Texto presentado:
++++
Ganar cinco juegos de seis que quedan por jugarse… a primera vista parece una empresa demasiado complicada, que conlleva un amplio margen de improbabilidad, que hace que la cuesta parezca más inclinada, que hasta desanima a algunos. Ese panorama es el que enfrenta el equipo naranja hasta el martes, cuando restan seis cotejos en el calendario regular de la temporada 2008 de Liga Mexicana. Vaqueros lucha por alcanzar en el standing global a los Dorados de Chihuahua, quienes le llevan una ventaja de 5 juegos a los de la comarca lagunera. La novena dirigida por “Paquín” Estrada ostenta récord de 52 y 49 en ganados y perdidos, mientras los del “Chivigón” Castañeda exhiben guarismos de 48 y 55; reitero, contando hasta el martes 22.
La suerte no jugó del lado naranja durante la serie de fin de semana en la capital del “estado grande”, la lluvia impidió el cotejo del domingo y el lunes se tuvo que suspender el partido otra vez por razones climatológicas. En esa serie los naranjas dejaron a un gran número de corredores en los senderos, y más aún, en posición de anotar. Sobre todo para resaltar durante el juego del lunes, donde durante 5 innings consecutivos, Vaqueros no aprovechó a los hombres colocados en situación anotadora; se maximiza el hecho al ver que, transcurrido el tiempo, con que sólo hubiese llegado una anotación, habrían ganado el partido, ya que al suspenderse en la sexta tanda, el juego era legal y la victoria habría sido adjudicada para los laguneros.
Ciertamente la suerte no es la que hace que lleguen las carreras, sino los batazos oportunos, esos que son la punta de lanza en un ataque ofensivo de beisbol, como el grand slam del “peque” Valdez en el juego del sábado. Aunque los palos oportunos, no tienen necesariamente que terminar detrás de la barda, basta con que pongan la bola en juego. Y el lunes Vaqueros sí puso la bola en juego, aunque no con la suficiente profundidad para librar el escrutinio de los umpires, quienes por lo menos en dos ocasiones en ese juego de seis entradas, decidieron favorecer a la tropa “Villista” en jugadas apretadas que bien podrían haber sido marcadas para el lado contrario.
Aunque en esta temporada, y ya desde años atrás, los jueces del partido son los que menos culpa tienen de las derrotas de tal o cual equipo; pero en verdad que las críticas hacia los “petudos” en las crónicas beisboleras de absolutamente todas las plazas de Liga Mexicana, han sido recurrentes y esta es una situación para alarmar a la plana mayor del circuito y para ponerlos a trabajar en serio, a profesionalizar un oficio a veces tan complicado como el ser juez de un partido del “rey de los deportes”. En lo que sí tuvo suerte el cuadro naranja fue en que no le hicieran a ellos una carrera antes de la suspensión del encuentro del lunes, sobre todo por aquel adagio que reza que “carreras que no hagas, te las van a hacer a ti”. Hoy no es hora de rendirse y arrojar el bat, sino de dejarse crecer la barba y creer en una racha que pueda dar satisfacciones a los aficionados naranjas.
++++
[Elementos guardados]
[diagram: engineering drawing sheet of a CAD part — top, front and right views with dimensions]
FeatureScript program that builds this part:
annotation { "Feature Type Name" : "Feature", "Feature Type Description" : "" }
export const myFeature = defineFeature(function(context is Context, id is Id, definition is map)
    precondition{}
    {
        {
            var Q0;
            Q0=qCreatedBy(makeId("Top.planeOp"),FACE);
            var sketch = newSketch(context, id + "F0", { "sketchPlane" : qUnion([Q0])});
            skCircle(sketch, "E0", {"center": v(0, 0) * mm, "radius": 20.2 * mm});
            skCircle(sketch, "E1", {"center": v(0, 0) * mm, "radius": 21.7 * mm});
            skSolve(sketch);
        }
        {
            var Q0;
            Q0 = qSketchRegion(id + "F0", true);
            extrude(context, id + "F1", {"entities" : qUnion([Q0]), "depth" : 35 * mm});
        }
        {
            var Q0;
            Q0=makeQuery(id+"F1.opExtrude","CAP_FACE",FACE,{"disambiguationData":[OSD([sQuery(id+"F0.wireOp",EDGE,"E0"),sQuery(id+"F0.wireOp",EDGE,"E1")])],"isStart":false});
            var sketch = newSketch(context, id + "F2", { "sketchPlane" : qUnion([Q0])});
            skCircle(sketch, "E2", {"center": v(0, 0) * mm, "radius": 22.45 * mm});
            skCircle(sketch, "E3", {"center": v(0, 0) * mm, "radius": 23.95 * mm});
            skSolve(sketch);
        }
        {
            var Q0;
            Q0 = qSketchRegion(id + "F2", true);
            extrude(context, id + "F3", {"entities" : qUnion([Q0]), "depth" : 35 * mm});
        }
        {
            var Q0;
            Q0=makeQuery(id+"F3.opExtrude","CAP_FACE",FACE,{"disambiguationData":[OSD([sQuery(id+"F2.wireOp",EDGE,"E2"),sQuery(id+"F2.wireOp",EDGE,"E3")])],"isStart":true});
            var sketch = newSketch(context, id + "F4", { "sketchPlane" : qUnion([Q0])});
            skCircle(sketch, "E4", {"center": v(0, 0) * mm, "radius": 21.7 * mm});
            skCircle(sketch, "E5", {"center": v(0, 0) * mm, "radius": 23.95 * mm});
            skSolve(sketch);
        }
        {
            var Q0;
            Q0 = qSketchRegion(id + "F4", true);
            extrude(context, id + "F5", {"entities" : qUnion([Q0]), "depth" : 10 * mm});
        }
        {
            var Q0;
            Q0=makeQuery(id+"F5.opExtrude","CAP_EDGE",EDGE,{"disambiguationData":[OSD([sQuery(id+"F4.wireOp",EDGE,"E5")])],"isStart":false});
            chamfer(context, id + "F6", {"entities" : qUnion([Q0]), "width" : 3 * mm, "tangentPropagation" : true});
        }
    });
++++
Qué debes hacer:
(a) Reescribe en forma de lista, más breve, el párrafo de la crónica que empieza con "Ganar cinco juegos de seis", y conserva sus datos principales.
(b) Transcribe de la crónica el fragmento que va desde "Aunque en esta" hasta "los aficionados naranjas.".

Lista de soluciones:
(a)
- Hasta el martes 22, a Vaqueros le quedan seis juegos del calendario regular de la temporada 2008 de la Liga Mexicana. Ganar cinco de ellos parece una empresa muy complicada.
- El equipo naranja busca alcanzar en el standing global a los Dorados de Chihuahua, que le llevan cinco juegos de ventaja.
- La novena dirigida por "Paquín" Estrada tiene un récord de 52 ganados y 49 perdidos.
- Los del "Chivigón" Castañeda tienen 48 ganados y 55 perdidos.

(b)
Aunque en esta temporada, y ya desde años atrás, los jueces del partido son los que menos culpa tienen de las derrotas de tal o cual equipo; pero en verdad que las críticas hacia los “petudos” en las crónicas beisboleras de absolutamente todas las plazas de Liga Mexicana, han sido recurrentes y esta es una situación para alarmar a la plana mayor del circuito y para ponerlos a trabajar en serio, a profesionalizar un oficio a veces tan complicado como el ser juez de un partido del “rey de los deportes”. En lo que sí tuvo suerte el cuadro naranja fue en que no le hicieran a ellos una carrera antes de la suspensión del encuentro del lunes, sobre todo por aquel adagio que reza que “carreras que no hagas, te las van a hacer a ti”. Hoy no es hora de rendirse y arrojar el bat, sino de dejarse crecer la barba y creer en una racha que pueda dar satisfacciones a los aficionados naranjas.